Mencari Makna Islah di Tubuh NU: Jargon atau Agenda Perbaikan?

- Jumat, 26 Desember 2025 | 17:50 WIB
Mencari Makna Islah di Tubuh NU: Jargon atau Agenda Perbaikan?

Belakangan ini, konflik internal di tubuh PBNU memang menghangat. Dan islah pun jadi kata kunci untuk menyelesaikannya secara konstitusional. Berbagai elemen, mulai dari Rais Aam hingga Ketua Umum, konon telah membuka ruang dialog. Tujuannya jelas: mencegah perpecahan, menjaga ukhuwah jam’iyyah.

Memang, sejak lahir dulu, NU sudah punya semangat islah yang mengakar. Organisasi ini lahir sebagai respons terhadap kolonialisme, dengan niat memperbaiki kondisi umat. Caranya? Melalui pendidikan pesantren, dakwah, dan penguatan tradisi Islam yang moderat. Inklusif.

Dalam arti itu, NU sejak awal berfungsi sebagai jam’iyyah iṣlāḥ wa taqwiyah organisasi yang menegakkan perbaikan dan penguatan umat.

Sebagai bagian dari ahlus sunnah wal jama’ah, NU tak menutup diri dari perubahan. Asalkan hal baru itu membawa dampak positif, maslahat untuk umat. Orientasi ini selaras dengan konsep maqāṣid al-syarī‘ah, yang menempatkan kemaslahatan sebagai landasan.

Dua Sisi Islah: Moral dan Struktural

Seruan islah juga punya dimensi moral yang kuat. Ia bukan sekadar tindakan administratif. Lebih dari itu, ia adalah nasihat moral dari para sesepuh warisan tradisi keulamaan NU yang khas.

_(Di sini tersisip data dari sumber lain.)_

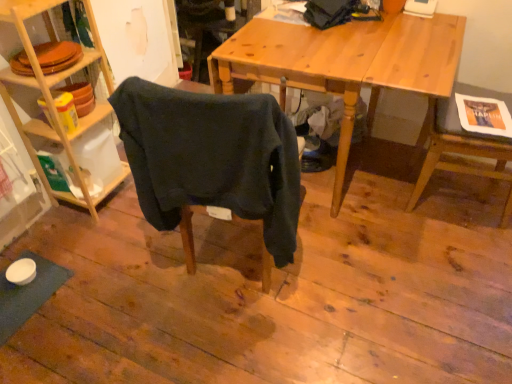
Identify the location of vacant space in front of woodenshelves at left. The width and height of the screenshot is (512, 384). (98, 231).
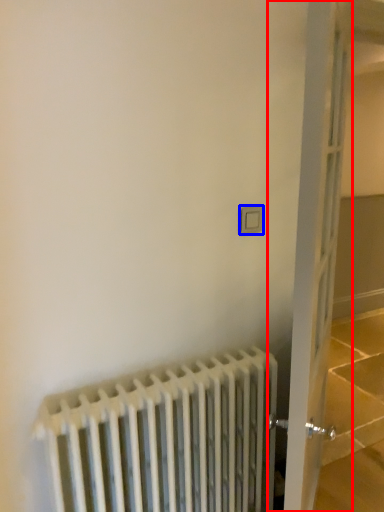
Question: Which of the following is the farthest to the observer, door (highlighted by a red box) or electric outlet (highlighted by a blue box)?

Hal ini digunakan agar penyelesaian masalah dilakukan dengan penuh hikmah, adab, dan akhlak Islam. Jadi, islah di NU bukan rekonsiliasi pragmatis belaka. Ia adalah proses tausiyah yang beradab.

Intinya, islah bukan kata kosong. Bukan mantra yang diulang-ulang untuk menciptakan kedamaian semu. Ia adalah agenda ganda: moral dan struktural. Menuntut tindakan nyata untuk memperbaiki kelembagaan, sekaligus memperteguh komitmen pada prinsip Islam Ahlus Sunnah wal Jama’ah dasar keberadaan NU.

Jika dijalankan dengan benar, berlandaskan nilai agama, aturan organisasi, dan kemaslahatan umat, konflik internal justru bisa jadi momentum berharga. Saat untuk tadabbur, evaluasi kelembagaan, dan penguatan kembali arah organisasi.

Khaerul Umam, Mahasiswa Magister Ilmu Hadis UIN Syarif Hidayatullah Jakarta.